The copy you give must match the records exactly, except that it holds no images.

(Beginning of Dataset excerpts)

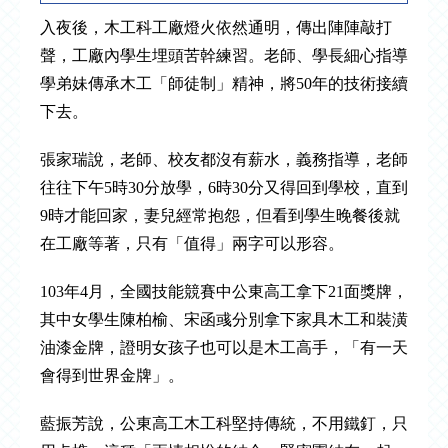
入夜後，木工科工廠燈火依然通明，傳出陣陣敲打
聲，工廠內學生埋頭苦幹練習。老師、學長細心指導
學弟妹傳承木工「師徒制」精神，將50年的技術接續
下去。
張家瑞說，老師、校友都沒有薪水，義務指導，老師
往往下午5時30分放學，6時30分又得回到學校，直到
9時才能回家，妻兒經常抱怨，但看到學生晚餐後就
在工廠等著，只有「值得」兩字可以形容。
103年4月，全國技能競賽中公東高工拿下21面獎牌，
其中女學生陳柏榆、宋函彧分別拿下家具木工和裝潢
油漆金牌，證明女孩子也可以是木工高手，「有一天
會得到世界金牌」。
藍振芳說，公東高工木工科堅持傳統，不用鐵釘，只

(End of Dataset excerpts)

Answer to this problem ->
入夜後，木工科工廠燈火依然通明，傳出陣陣敲打
聲，工廠內學生埋頭苦幹練習。老師、學長細心指導
學弟妹傳承木工「師徒制」精神，將50年的技術接續
下去。
張家瑞說，老師、校友都沒有薪水，義務指導，老師
往往下午5時30分放學，6時30分又得回到學校，直到
9時才能回家，妻兒經常抱怨，但看到學生晚餐後就
在工廠等著，只有「值得」兩字可以形容。
103年4月，全國技能競賽中公東高工拿下21面獎牌，
其中女學生陳柏榆、宋函彧分別拿下家具木工和裝潢
油漆金牌，證明女孩子也可以是木工高手，「有一天
會得到世界金牌」。
藍振芳說，公東高工木工科堅持傳統，不用鐵釘，只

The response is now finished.